Scientists uncover secrets of mixing ingredients

Engineers from the US have demonstrated that stirring a mix of granular ingredients faster or longer in food manufacturing won't always give you a smooth blend, writes Anthony Fletcher.

In fact, according to the team from Rutgers, the State University of New Jersey, processors may even end up separating ingredients they thought were thoroughly mixed.
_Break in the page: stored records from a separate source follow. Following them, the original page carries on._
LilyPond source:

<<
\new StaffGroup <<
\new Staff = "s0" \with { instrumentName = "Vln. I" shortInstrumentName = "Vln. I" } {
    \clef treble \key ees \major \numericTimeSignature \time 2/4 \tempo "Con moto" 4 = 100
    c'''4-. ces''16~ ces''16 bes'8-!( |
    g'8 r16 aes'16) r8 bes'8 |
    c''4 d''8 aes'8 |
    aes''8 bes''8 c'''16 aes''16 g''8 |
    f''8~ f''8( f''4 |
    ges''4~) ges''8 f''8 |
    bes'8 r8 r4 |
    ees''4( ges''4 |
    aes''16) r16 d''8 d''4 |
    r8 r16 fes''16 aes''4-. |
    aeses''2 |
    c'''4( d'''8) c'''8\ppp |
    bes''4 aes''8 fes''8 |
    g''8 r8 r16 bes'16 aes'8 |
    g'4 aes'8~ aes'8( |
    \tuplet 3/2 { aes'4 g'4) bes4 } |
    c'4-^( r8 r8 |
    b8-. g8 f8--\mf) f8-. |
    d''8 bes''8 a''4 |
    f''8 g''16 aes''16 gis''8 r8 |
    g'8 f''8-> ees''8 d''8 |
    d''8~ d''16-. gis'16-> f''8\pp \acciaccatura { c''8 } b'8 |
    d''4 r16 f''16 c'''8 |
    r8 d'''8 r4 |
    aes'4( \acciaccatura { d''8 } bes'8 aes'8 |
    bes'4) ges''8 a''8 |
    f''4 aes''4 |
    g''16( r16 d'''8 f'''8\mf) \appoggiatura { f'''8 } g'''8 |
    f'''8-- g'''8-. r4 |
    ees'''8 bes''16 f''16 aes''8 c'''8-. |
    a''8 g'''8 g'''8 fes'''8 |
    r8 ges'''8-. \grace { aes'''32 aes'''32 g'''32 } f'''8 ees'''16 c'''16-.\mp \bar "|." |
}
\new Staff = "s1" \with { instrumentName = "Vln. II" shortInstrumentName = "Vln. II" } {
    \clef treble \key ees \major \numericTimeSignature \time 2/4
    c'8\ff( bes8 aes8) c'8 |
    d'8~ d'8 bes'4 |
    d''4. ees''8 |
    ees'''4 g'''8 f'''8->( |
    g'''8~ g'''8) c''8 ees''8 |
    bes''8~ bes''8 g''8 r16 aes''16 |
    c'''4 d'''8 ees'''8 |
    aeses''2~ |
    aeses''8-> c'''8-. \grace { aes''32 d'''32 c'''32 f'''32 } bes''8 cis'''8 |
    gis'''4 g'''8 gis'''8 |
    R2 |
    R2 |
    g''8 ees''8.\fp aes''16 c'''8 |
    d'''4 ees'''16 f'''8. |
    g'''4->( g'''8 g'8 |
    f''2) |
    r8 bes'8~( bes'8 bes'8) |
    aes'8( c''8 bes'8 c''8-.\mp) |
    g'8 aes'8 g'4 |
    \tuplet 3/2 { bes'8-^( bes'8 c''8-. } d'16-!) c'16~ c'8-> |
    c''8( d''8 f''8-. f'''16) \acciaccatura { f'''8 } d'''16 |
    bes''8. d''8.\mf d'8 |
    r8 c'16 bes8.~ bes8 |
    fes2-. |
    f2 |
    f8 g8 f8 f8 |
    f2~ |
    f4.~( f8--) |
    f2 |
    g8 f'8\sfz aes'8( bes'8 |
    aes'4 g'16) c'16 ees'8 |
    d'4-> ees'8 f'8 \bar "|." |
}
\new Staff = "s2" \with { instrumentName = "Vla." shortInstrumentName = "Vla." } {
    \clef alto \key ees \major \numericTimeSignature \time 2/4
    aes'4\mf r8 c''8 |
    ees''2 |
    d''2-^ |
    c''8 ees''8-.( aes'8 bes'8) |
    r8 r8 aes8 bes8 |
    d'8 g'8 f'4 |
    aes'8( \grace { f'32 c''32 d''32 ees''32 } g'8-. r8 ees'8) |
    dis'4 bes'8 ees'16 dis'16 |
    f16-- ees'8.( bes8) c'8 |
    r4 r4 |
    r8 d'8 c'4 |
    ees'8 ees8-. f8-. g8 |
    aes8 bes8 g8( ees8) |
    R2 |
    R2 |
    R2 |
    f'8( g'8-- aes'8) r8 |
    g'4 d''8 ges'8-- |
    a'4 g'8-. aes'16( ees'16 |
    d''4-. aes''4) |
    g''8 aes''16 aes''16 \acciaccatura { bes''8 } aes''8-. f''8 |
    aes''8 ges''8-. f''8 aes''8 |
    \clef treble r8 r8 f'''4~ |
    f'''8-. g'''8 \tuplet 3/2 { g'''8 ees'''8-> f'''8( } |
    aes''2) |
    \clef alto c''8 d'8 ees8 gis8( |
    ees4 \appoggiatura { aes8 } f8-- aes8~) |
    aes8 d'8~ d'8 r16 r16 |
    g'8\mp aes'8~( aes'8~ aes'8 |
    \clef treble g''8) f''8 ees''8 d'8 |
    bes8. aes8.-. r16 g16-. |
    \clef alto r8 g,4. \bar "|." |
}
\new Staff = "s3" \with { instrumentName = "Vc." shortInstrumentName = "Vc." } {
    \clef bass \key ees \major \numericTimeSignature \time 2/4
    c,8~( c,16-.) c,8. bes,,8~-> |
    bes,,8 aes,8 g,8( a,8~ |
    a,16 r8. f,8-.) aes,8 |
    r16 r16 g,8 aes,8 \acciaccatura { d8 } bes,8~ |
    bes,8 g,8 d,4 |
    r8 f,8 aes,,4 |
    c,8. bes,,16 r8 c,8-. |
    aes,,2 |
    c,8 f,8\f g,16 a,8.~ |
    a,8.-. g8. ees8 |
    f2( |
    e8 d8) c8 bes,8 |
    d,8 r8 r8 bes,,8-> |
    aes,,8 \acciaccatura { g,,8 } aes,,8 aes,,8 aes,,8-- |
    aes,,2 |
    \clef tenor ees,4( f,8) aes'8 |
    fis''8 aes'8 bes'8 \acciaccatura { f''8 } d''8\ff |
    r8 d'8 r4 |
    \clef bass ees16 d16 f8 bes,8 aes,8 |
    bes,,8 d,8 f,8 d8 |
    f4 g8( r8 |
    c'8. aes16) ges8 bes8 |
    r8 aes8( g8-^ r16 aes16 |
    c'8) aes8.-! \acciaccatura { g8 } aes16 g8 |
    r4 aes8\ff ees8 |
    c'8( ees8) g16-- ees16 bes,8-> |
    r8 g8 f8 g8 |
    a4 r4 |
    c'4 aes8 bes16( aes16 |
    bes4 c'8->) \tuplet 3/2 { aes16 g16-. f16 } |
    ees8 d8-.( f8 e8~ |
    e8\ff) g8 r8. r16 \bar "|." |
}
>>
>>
The findings could help manufacturers of products as diverse as breakfast cereals, bakery products and dairy products make better products with less manufacturing waste. This of course is an important consideration - processors are under increasing pressure from both governments and retailers to make efficiency savings.

"While mixing dry ingredients would seem to be a simple undertaking, getting uniform batches on a large scale can in fact be a challenge for industries," said Ben Glasser, professor of chemical and biochemical engineering at Rutgers.

"The consequences of uneven blending could range from a box of raisin bran without enough raisins to pills that don't have the safe or effective amount of active pharmaceutical."

Glasser said that for years researchers have studied how liquids and gases act when stirred and discovered how "uniform flow degrades into turbulence." This concept has been applied to manufacturing, aviation, pollution control and weather prediction. But, he added, "we still don't know that much about powder or granular mixing dynamics."

The most striking finding reported by Glasser and his colleagues, biomedical engineering professor Troy Shinbrot and Stephen Conway, a doctoral student, was the tendency of fine particles to separate into distinct layers under conditions that would otherwise seem to cause thorough mixing.

In their paper titled "A Taylor vortex analogy in granular flows," the team noted that at lower mixing speeds, fine glass beads of different sizes started to mix uniformly. But as the speed increased, the beads started forming distinct layers, the number and thickness varying with rotation speed.

The researchers were able to identify patterns of granular motion that promoted layer formation and interfered with achieving uniform mixing. The Rutgers engineers' observations are published in this week's issue of Nature, a UK scientific journal.